Starogornostalevo is a settlement (a selo) in Zdvinsky District of Novosibirsk Oblast, Russia. The administrative center of Gornostalevsky Selsoviet.

==History==
The village was founded in 1773 (according to other sources in 1723).

In the 1930s, Peredovik and 12th year of October kolkhozes, as well as Kolkhoz named after Marx and Kolkhoz named after Lenin operated here.

From 1944 to 1955, children's home for orphans was located in Starogornostalevo.

In the 1950s, all kolkhozes of the settlement merged into one kolkhoz named after Lenin.

In April 1958, Kolkhoz named after Lenin became part of the Verkh-Kargat Sovkhoz, and farms No.5 and No.6 of Verkh-Kargat Sovkhoz were established in Starogornostalevo. In June 1959, the Selsoviet of Starogornostalevo and Verk-Kargat Selsoviet were merged into one Verkh-Kargat Selsoviet. This administrative merger created inconvenience for the residents of the settlement as they were forced to travel to the selsoviet, which was located in Verkh-Kargat, if they needed to contact the local authorities. In January 1972, Gornostalevo Sovkhoz was formed on the basis of farms No.4 and No.5 of Verkh-Kargat Sovkhoz. However, the territory of the selo still belonged to the Verkh-Kargat Selsoviet.

In 1991, after the demand of the residents, Gornostalevo Village Council of People's Deputies was re-established in the settlement.
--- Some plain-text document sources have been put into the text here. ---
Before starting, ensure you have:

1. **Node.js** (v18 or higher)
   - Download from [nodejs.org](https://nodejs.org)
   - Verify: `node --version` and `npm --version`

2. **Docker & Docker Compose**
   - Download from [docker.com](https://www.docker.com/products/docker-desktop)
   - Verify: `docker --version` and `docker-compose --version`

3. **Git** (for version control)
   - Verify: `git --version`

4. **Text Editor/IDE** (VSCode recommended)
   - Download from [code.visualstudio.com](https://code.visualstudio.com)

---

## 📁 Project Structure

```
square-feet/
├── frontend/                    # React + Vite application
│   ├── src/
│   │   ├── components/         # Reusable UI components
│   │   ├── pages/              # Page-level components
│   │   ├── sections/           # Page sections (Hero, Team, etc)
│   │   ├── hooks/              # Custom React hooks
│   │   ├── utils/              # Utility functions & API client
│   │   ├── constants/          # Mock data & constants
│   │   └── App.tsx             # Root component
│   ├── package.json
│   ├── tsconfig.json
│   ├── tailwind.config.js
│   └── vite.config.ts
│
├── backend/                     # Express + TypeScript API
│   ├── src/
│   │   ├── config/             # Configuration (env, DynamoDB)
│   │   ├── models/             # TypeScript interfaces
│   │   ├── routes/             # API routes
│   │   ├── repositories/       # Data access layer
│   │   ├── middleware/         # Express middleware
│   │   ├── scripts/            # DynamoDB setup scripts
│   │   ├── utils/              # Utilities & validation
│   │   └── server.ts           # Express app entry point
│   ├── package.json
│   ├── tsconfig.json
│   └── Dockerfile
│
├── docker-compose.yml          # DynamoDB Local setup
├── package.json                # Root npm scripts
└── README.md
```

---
According to the results of the elections of March 17, 1991, 15 deputies were elected to the Gornostalevo Selsoviet. On March 30, 1991, G. G. Pogotovko took over as chairman of the Gornostalevo Village Council. In December 1991, the executive committee of the Gornostalevo Selsoviet was liquidated, and the Administration of the Gornostalevo Selsoviet became its legal successor. G. G. Pogotovko was reappointed to the post of head of the administration. In 2002, this post was taken by S. P. Tolkushkin. In 2004, N. A. Belenko became the head of the municipal formation, who was succeeded by F. V. Wolf (2010).

==Demographics==
According to the census of 1926, there were 633 households and 3375 inhabitants in the settlement, mostly Ukrainians; as of 1 January 1991, households – 295, residents — 906; as of 1 January 2012, households – 254, residents – 797; in 2013, 778 people lived in Starogornostalevo.

==Economics==
The Novy Dom Company operates in the village, which produces various types of cheese, as well as the Iskander Company, a manufacturer of meat and dairy products.

==Social life==
The settlement has a school, a library and a house of culture. The Women's Council also operates here.

==Medicine==
There is a urgent care center in Starogornostalevo.